Start of THE DATA

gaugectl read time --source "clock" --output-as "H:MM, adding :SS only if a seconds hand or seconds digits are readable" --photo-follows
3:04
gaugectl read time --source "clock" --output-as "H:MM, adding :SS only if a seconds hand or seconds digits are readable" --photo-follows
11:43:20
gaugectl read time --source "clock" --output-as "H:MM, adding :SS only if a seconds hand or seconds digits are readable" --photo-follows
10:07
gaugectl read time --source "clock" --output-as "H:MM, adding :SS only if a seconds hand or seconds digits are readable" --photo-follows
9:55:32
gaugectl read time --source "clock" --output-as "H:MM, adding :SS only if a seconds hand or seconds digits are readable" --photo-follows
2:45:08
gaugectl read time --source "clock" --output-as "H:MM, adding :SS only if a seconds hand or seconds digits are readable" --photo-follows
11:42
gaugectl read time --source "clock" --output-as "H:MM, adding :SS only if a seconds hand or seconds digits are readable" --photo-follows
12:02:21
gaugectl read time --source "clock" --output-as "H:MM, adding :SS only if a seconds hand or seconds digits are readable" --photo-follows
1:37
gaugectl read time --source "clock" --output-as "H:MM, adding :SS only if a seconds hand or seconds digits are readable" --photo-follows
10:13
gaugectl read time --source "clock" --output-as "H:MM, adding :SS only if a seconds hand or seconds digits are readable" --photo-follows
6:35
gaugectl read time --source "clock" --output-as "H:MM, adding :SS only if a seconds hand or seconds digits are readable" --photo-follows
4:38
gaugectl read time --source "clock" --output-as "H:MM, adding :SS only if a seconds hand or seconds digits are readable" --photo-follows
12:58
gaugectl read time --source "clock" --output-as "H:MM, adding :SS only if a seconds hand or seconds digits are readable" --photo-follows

End of THE DATA

== GIVEN PROBLEM ==
Please copy every row above, changing "seconds hand" to "second hand" and leaving everything else as it is.

== FINAL RESULT ==
gaugectl read time --source "clock" --output-as "H:MM, adding :SS only if a second hand or seconds digits are readable" --photo-follows
3:04
gaugectl read time --source "clock" --output-as "H:MM, adding :SS only if a second hand or seconds digits are readable" --photo-follows
11:43:20
gaugectl read time --source "clock" --output-as "H:MM, adding :SS only if a second hand or seconds digits are readable" --photo-follows
10:07
gaugectl read time --source "clock" --output-as "H:MM, adding :SS only if a second hand or seconds digits are readable" --photo-follows
9:55:32
gaugectl read time --source "clock" --output-as "H:MM, adding :SS only if a second hand or seconds digits are readable" --photo-follows
2:45:08
gaugectl read time --source "clock" --output-as "H:MM, adding :SS only if a second hand or seconds digits are readable" --photo-follows
11:42
gaugectl read time --source "clock" --output-as "H:MM, adding :SS only if a second hand or seconds digits are readable" --photo-follows
12:02:21
gaugectl read time --source "clock" --output-as "H:MM, adding :SS only if a second hand or seconds digits are readable" --photo-follows
1:37
gaugectl read time --source "clock" --output-as "H:MM, adding :SS only if a second hand or seconds digits are readable" --photo-follows
10:13
gaugectl read time --source "clock" --output-as "H:MM, adding :SS only if a second hand or seconds digits are readable" --photo-follows
6:35
gaugectl read time --source "clock" --output-as "H:MM, adding :SS only if a second hand or seconds digits are readable" --photo-follows
4:38
gaugectl read time --source "clock" --output-as "H:MM, adding :SS only if a second hand or seconds digits are readable" --photo-follows
12:58
gaugectl read time --source "clock" --output-as "H:MM, adding :SS only if a second hand or seconds digits are readable" --photo-follows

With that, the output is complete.